Correlation – Validity of Pearson Correlation of Ranks and the Normality Assumption

correlationnormality-assumptionranksspearman-rho

I am currently reading up on assumptions for Pearson correlations. An important assumption for the ensuing t-test seems to be that both variables come from normal distributions; if they don't, then the use of alternative measures such as the Spearman rho is advocated. The Spearman correlation is computed like the Pearson correlation, only using the ranks of X and Y instead of X and Y themselves, correct?

My question is: If the input variables into a Pearson correlation need to be normally distributed, why is the calculation of a Spearman correlation valid even though the input variables are ranks?
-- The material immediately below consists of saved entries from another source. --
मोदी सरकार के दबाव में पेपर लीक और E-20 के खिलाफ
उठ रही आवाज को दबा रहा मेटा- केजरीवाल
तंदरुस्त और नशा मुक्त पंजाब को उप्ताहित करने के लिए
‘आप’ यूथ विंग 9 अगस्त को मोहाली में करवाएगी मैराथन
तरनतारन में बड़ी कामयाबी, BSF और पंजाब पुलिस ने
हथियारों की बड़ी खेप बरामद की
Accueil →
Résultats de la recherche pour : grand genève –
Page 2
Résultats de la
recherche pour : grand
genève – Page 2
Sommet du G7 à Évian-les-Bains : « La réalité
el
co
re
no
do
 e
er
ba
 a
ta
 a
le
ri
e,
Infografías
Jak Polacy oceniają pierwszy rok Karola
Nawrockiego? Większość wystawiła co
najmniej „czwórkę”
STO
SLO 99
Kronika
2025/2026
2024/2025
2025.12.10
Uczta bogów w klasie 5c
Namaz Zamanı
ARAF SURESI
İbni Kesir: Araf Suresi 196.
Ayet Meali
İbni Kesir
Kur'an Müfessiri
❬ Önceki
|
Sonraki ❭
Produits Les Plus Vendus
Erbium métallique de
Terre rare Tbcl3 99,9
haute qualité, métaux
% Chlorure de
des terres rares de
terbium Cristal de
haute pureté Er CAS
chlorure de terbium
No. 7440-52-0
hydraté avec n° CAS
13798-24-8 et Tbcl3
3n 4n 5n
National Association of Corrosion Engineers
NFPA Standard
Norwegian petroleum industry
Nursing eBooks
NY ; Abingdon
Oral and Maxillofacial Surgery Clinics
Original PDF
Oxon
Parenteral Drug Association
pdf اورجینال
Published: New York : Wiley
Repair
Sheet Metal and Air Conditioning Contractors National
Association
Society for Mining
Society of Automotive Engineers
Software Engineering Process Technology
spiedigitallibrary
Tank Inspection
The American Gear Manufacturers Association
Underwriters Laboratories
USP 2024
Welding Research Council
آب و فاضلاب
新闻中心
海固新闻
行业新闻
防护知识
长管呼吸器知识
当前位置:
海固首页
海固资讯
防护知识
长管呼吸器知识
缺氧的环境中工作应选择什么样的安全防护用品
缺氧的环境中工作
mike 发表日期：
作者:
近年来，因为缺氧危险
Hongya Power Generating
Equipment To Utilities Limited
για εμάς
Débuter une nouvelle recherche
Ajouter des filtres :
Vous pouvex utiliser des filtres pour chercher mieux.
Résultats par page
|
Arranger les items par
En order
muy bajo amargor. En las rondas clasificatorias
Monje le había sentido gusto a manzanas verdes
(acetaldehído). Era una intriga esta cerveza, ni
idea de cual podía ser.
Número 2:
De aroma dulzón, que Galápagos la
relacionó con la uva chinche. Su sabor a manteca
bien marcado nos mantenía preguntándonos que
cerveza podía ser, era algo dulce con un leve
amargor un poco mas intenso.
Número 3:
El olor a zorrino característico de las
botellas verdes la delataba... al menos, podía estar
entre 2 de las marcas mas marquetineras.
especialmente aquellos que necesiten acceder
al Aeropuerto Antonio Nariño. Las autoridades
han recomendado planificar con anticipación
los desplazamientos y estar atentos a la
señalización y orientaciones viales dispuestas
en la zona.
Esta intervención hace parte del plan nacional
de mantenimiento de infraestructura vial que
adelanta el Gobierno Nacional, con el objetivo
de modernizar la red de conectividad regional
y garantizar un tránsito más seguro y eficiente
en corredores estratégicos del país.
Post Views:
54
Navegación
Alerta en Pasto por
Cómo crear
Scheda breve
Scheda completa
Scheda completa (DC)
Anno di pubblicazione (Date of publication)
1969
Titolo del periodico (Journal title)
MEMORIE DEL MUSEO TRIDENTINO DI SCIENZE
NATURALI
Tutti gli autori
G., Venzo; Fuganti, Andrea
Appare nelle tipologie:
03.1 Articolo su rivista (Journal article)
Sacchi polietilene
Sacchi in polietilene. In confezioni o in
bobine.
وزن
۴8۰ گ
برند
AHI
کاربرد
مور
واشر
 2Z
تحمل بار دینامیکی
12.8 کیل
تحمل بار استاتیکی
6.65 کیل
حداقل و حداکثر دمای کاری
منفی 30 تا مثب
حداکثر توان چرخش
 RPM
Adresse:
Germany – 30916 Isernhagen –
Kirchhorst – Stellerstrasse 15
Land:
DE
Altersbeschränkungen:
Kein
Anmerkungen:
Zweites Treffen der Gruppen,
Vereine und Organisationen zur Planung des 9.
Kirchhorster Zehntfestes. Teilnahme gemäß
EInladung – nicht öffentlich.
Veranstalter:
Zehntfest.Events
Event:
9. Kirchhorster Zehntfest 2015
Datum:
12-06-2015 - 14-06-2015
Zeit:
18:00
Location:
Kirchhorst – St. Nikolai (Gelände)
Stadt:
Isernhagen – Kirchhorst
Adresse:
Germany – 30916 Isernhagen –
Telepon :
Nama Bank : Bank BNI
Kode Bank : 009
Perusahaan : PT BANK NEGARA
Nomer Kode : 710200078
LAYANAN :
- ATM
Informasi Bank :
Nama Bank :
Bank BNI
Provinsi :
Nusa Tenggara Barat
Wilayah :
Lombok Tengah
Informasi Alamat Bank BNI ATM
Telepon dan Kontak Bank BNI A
My ranks certainly don't come from normal distributions…

The only explanation I have come up with so far is that rho's significance might be tested differently from that of the Pearson correlation t-test (in a way that does not require normality), but so far I have found no formula. However, when I ran a few examples, the p-values for rho and for the t-test of the Pearson correlation of ranks always matched, save for the last few digits. To me this does not look like a groundbreakingly different procedure.

Any explanations and ideas you might have would be appreciated!

Best Answer

Normality is not required to calculate a Pearson correlation; it's just that some forms of inference about the corresponding population quantity are based on the normal assumptions (CIs and hypothesis tests).

If you don't have normality, the implied properties of that particular form of inference won't hold.

In the case of the Spearman correlation, you don't have normality, but that's fine because the inference calculations for the Spearman correlation (such as the hypothesis test) are not based on a normality assumption.

They're derived based on being a set of paired ranks from a continuous bivariate distribution; in this case the hypothesis test uses the permutation distribution of the test statistic based on the ranks.

When the usual assumptions for inference with the Pearson correlation hold (bivariate normality) the Spearman correlation is usually very close (though on average a little closer to 0).

(So when you could use the Pearson, the Spearman often does quite well. If you had nearly bivariate normal data apart from some contamination with some other process (that caused outliers), the Spearman would be a more robust way to estimate the correlation in the uncontaminated distribution.)